The information in this Item 7.01, including Exhibit 99.1 attached hereto, shall not be deemed “filed” for purposes of Section 18 of the Securities Exchange Act of 1934, nor shall it be deemed incorporated by reference in any Company filing under the Securities Act of 1933 or the Securities Exchange Act of 1934, except as shall be expressly set forth by specific reference in such filing.
ITEM 9.01 | Financial Statements and Exhibits. |
(a) Financial statements of businesses or funds acquired.

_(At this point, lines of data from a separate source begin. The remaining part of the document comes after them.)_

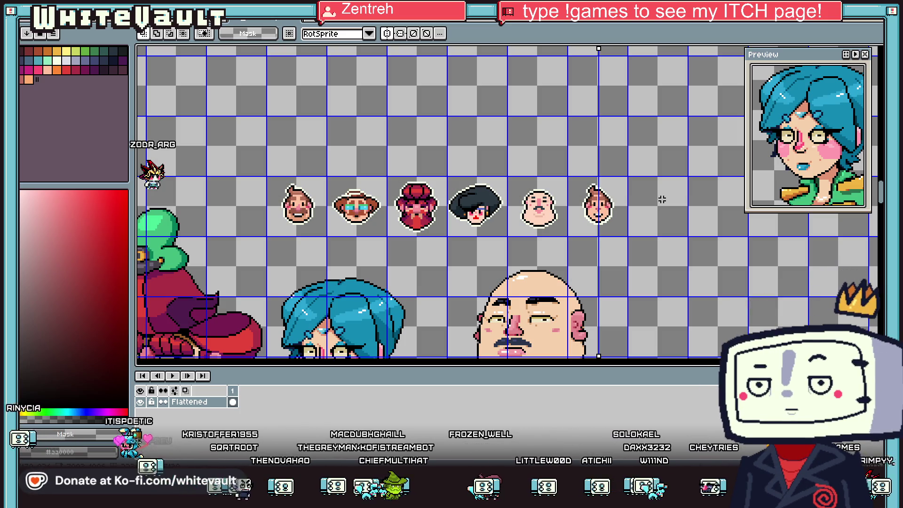
Start the teal mouth with a few pixels, trimming the extra ones back to skin
key(i)
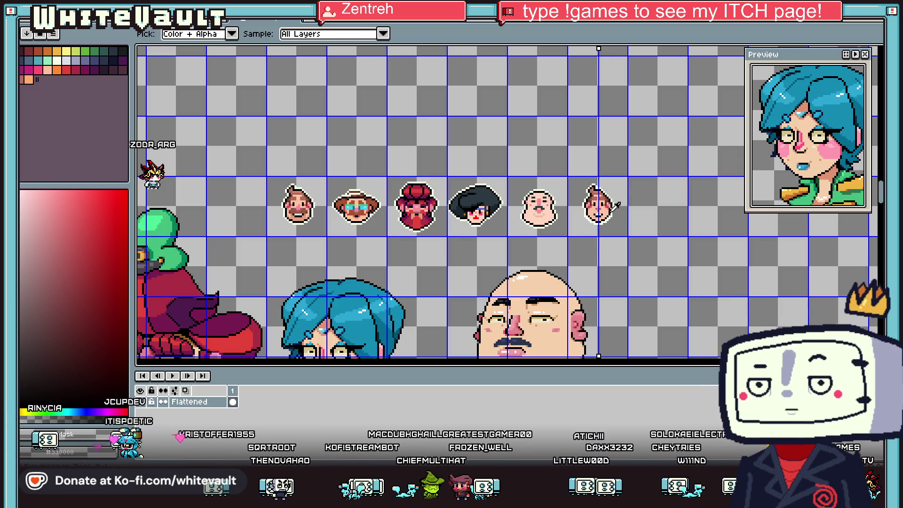
scroll(614, 207, up, 3)
scroll(600, 200, up, 1)
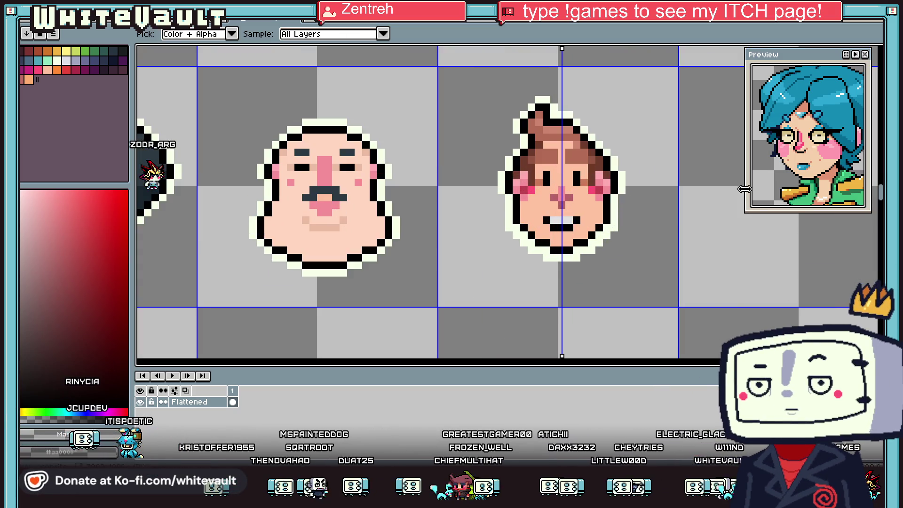
scroll(574, 193, up, 2)
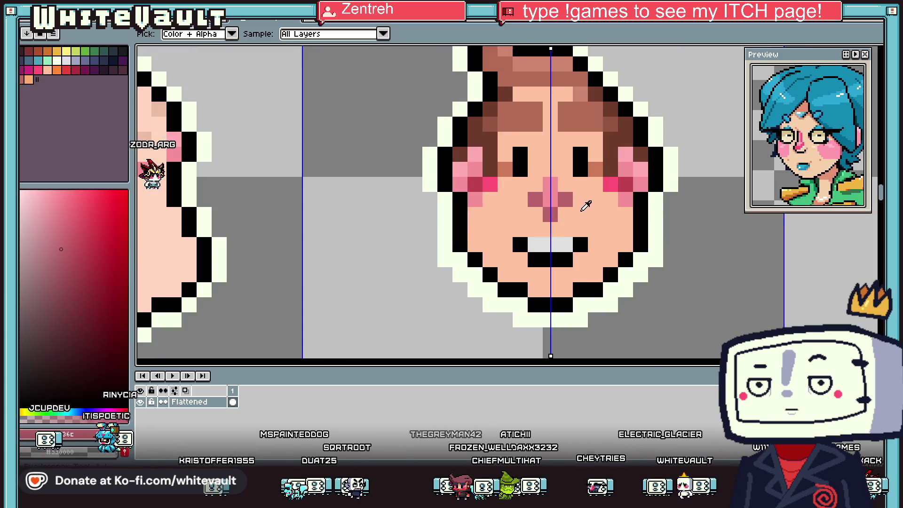
click(38, 60)
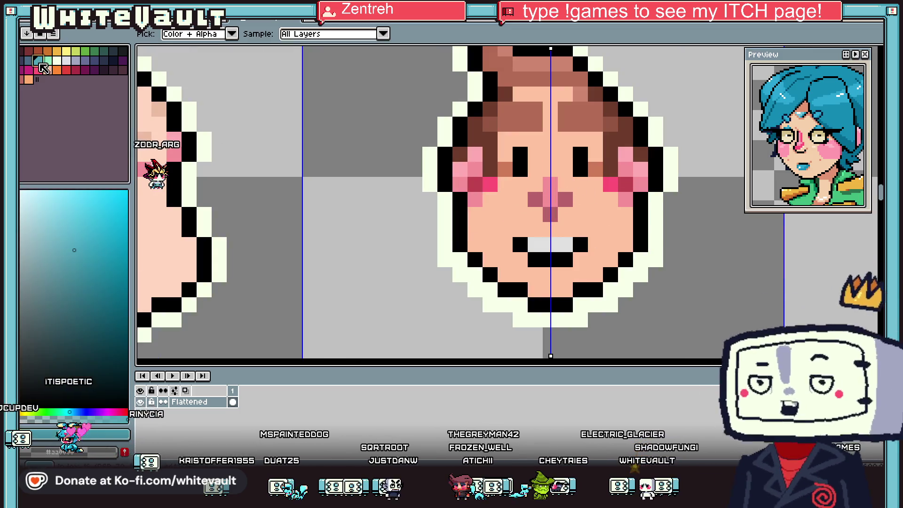
key(b)
click(559, 266)
mouse_move(560, 267)
mouse_down()
mouse_move(534, 260)
mouse_move(580, 245)
mouse_up()
click(544, 251)
click(47, 70)
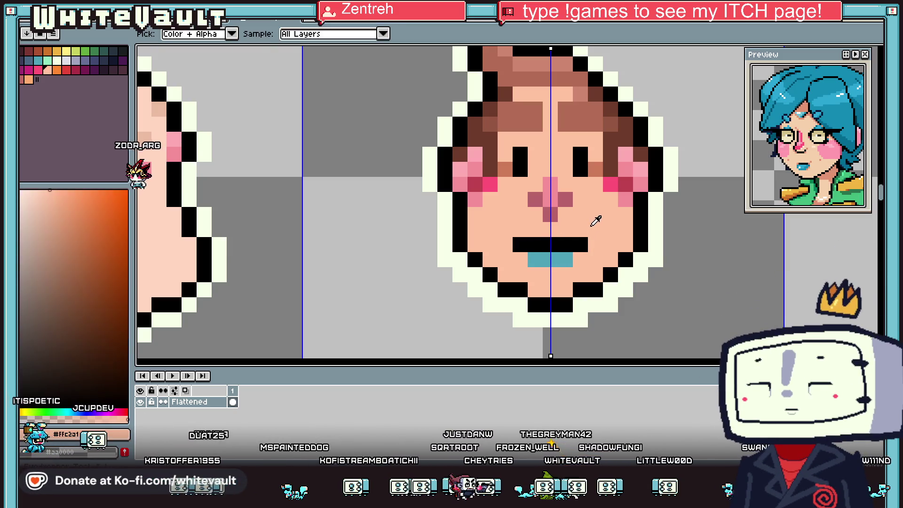
click(520, 245)
click(535, 259)
click(565, 260)
Grow the teal mouth into a 3×2 block, then skin its bottom corners into a T shape
key(i)
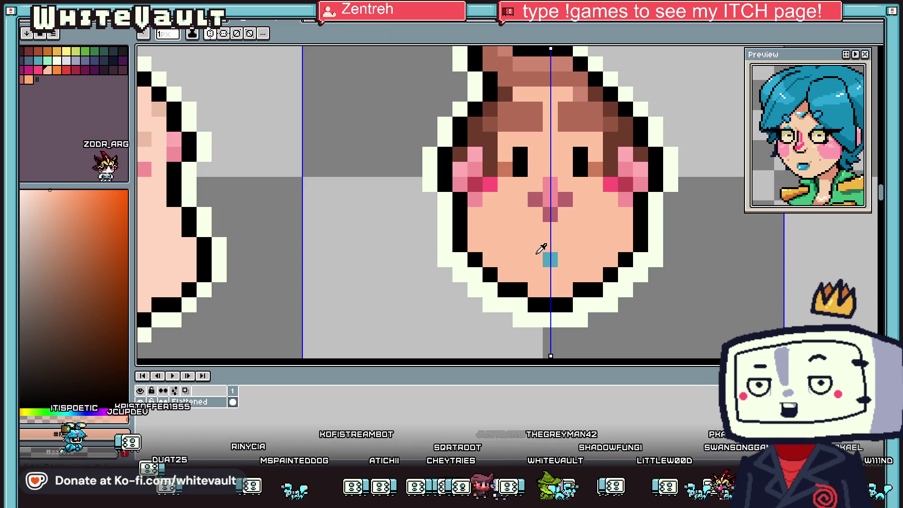
scroll(537, 253, down, 3)
scroll(536, 253, up, 4)
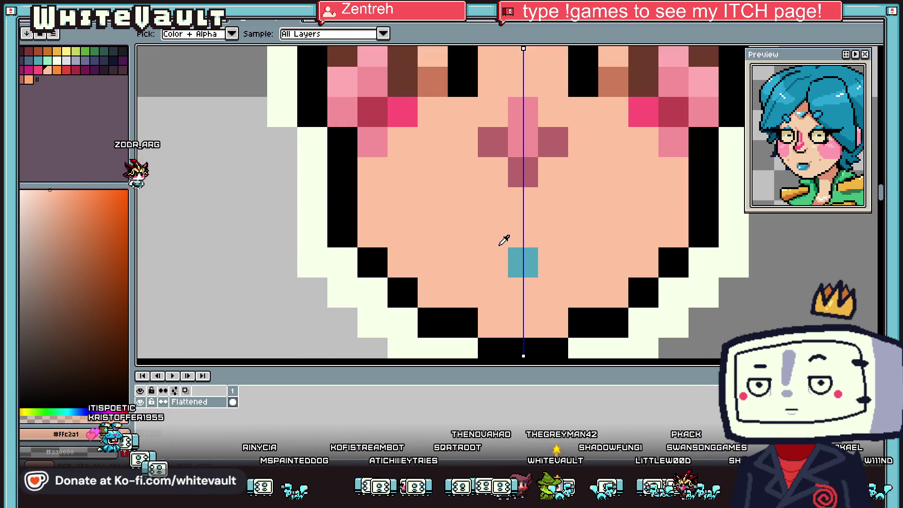
click(520, 261)
key(b)
click(503, 240)
click(523, 232)
click(493, 262)
click(553, 262)
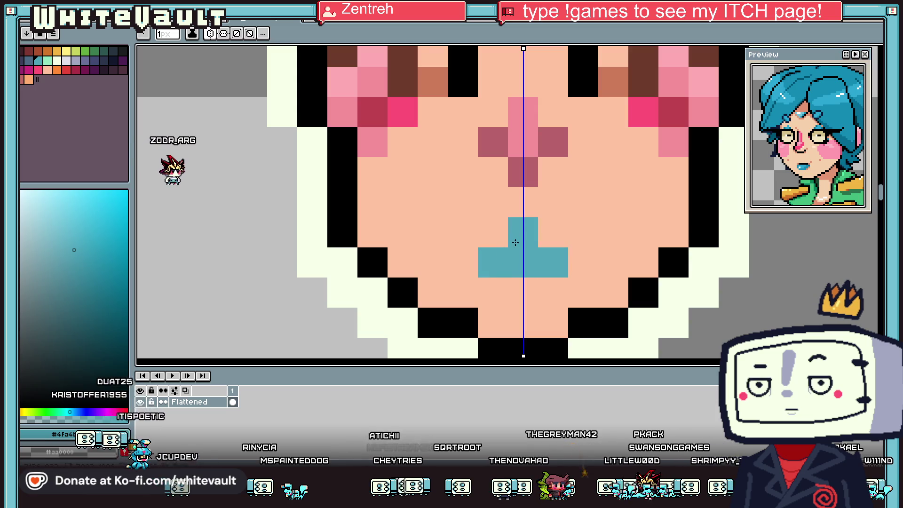
click(553, 232)
click(509, 239)
alt+click(574, 257)
click(493, 262)
click(553, 263)
scroll(565, 257, down, 3)
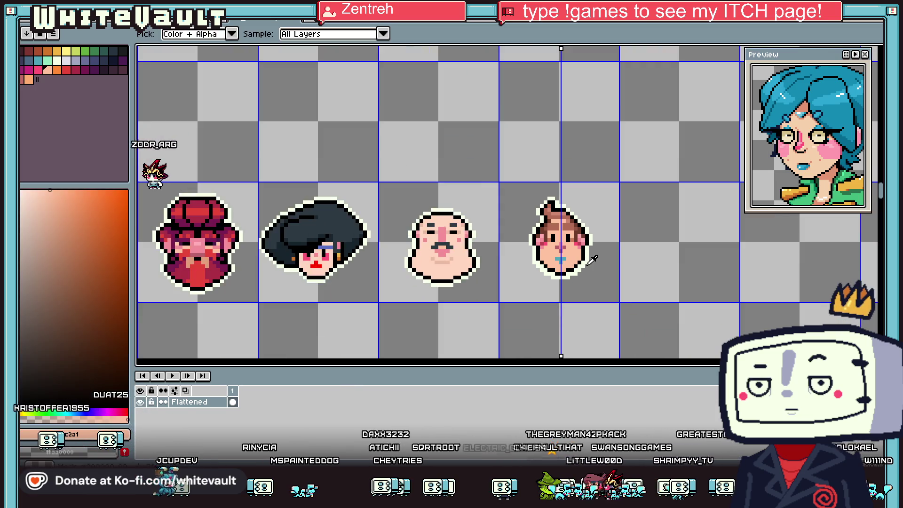
scroll(578, 254, up, 1)
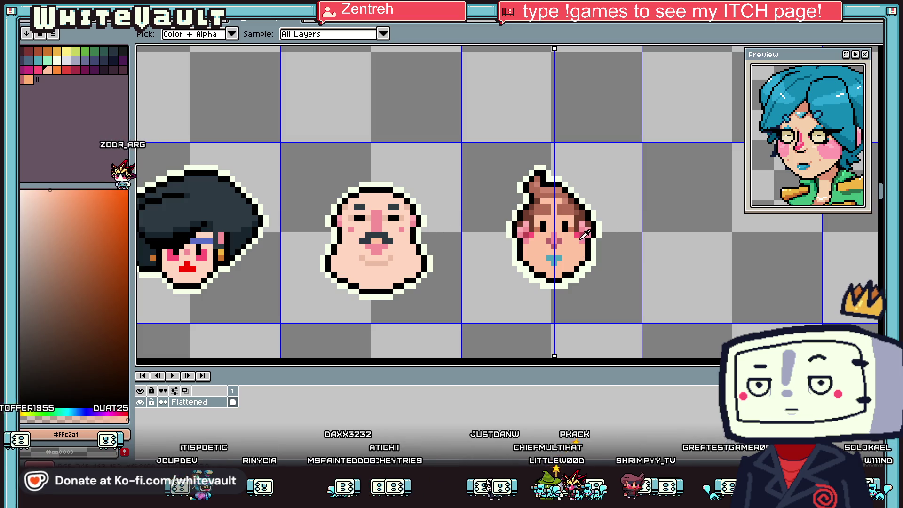
Draw black brows and thick black lids across both eyes, tidying stray black pixels
alt+click(548, 237)
scroll(548, 238, up, 2)
key(alt)
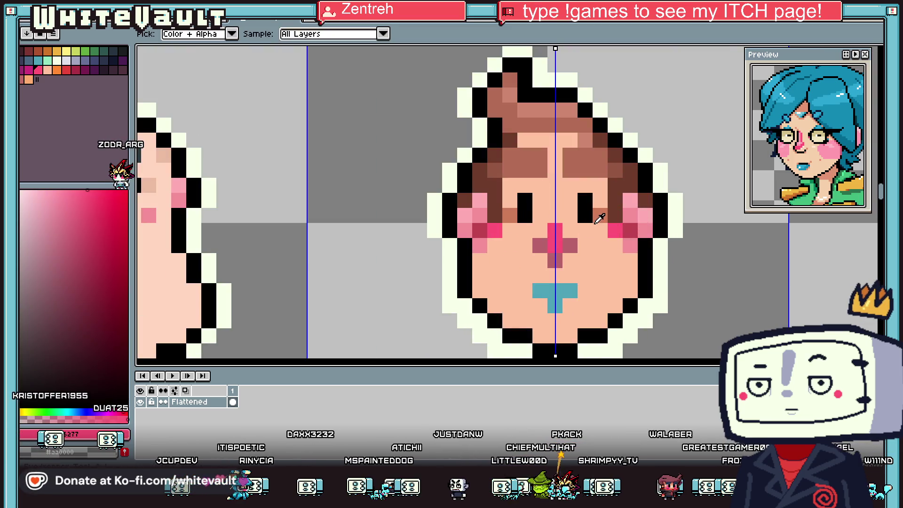
alt+click(593, 202)
drag(594, 200, 616, 200)
click(594, 231)
key(ctrl+z)
click(585, 233)
alt+click(589, 241)
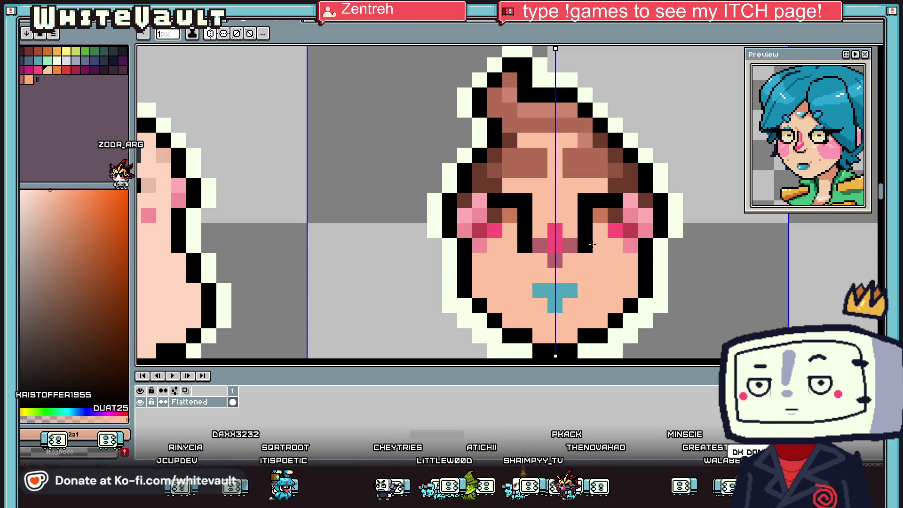
alt+click(586, 216)
drag(592, 215, 644, 206)
alt+click(588, 202)
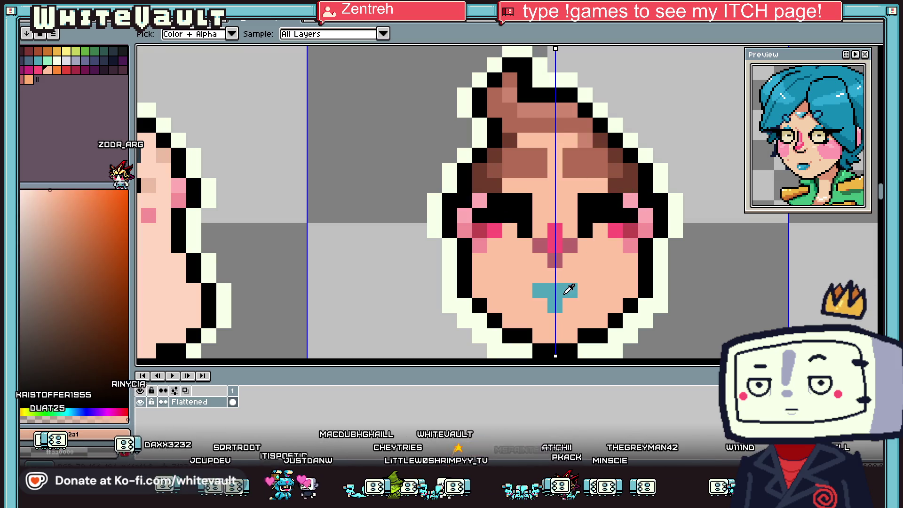
Add teal iris pixels beside and below the eyes and patch one skin pixel
alt+click(555, 289)
click(585, 201)
click(600, 231)
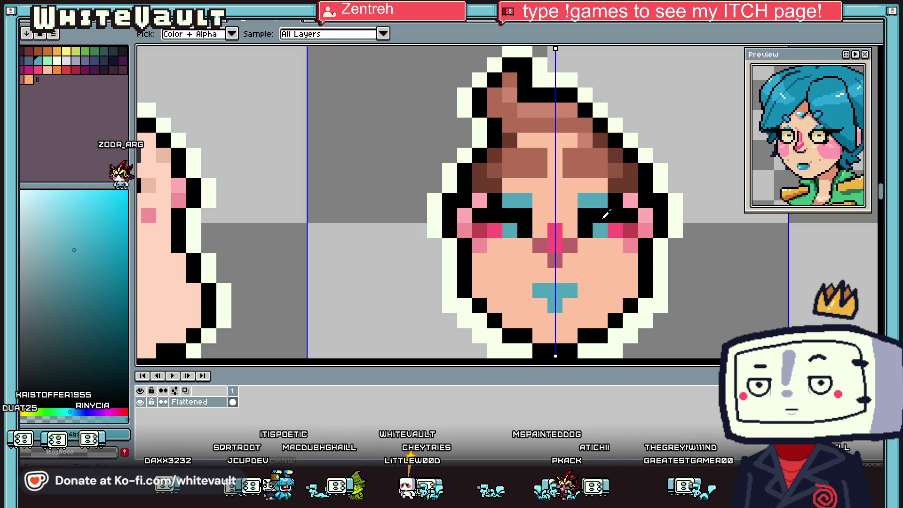
alt+click(600, 198)
click(610, 200)
scroll(612, 202, down, 5)
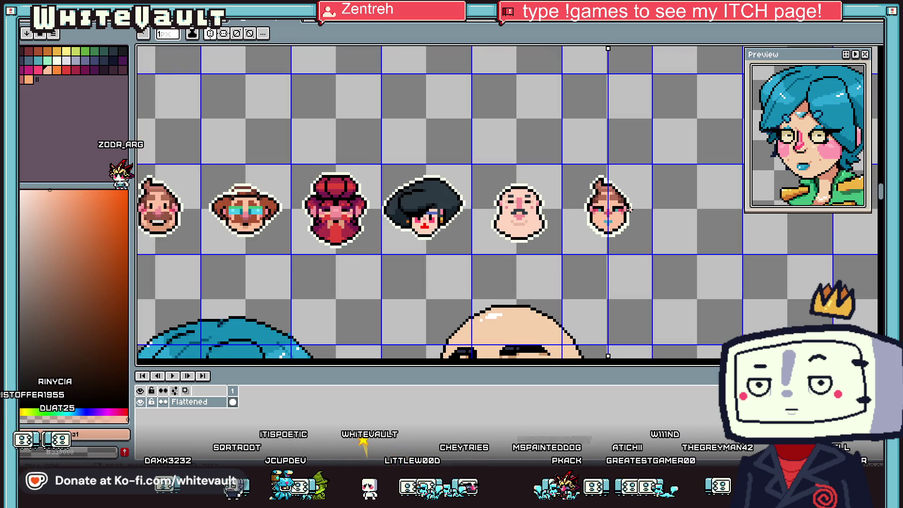
scroll(627, 209, up, 4)
Nudge the selected upper face down one pixel and extend the teal mouth cross downward
click(880, 53)
mouse_move(405, 69)
mouse_down()
mouse_move(675, 191)
mouse_move(695, 221)
mouse_move(680, 244)
mouse_up()
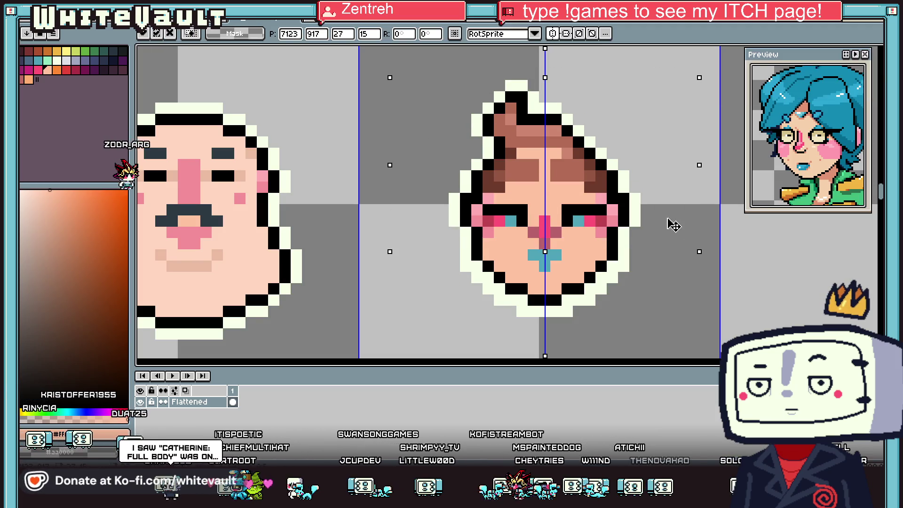
key(k)
click(552, 253)
key(b)
click(544, 277)
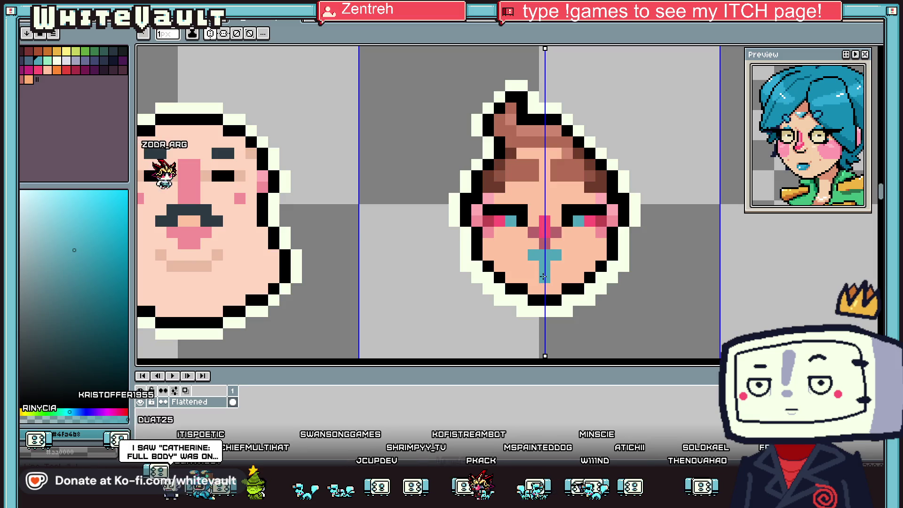
alt+click(555, 270)
scroll(556, 270, down, 3)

The financial statements required by Item 9.01(a) of Form 8-K will be filed by an amendment to this Current Report on Form 8-K no later than 71 calendar days after the date on which this Current Report on Form 8-K was required to be filed.
(b) Pro forma financial information.
The pro forma financial information required by Item 9.01(b) of Form 8-K will be filed by an amendment to this Current Report on Form 8-K no later than 71 calendar days after the date on which this Current Report on Form 8-K was required to be filed.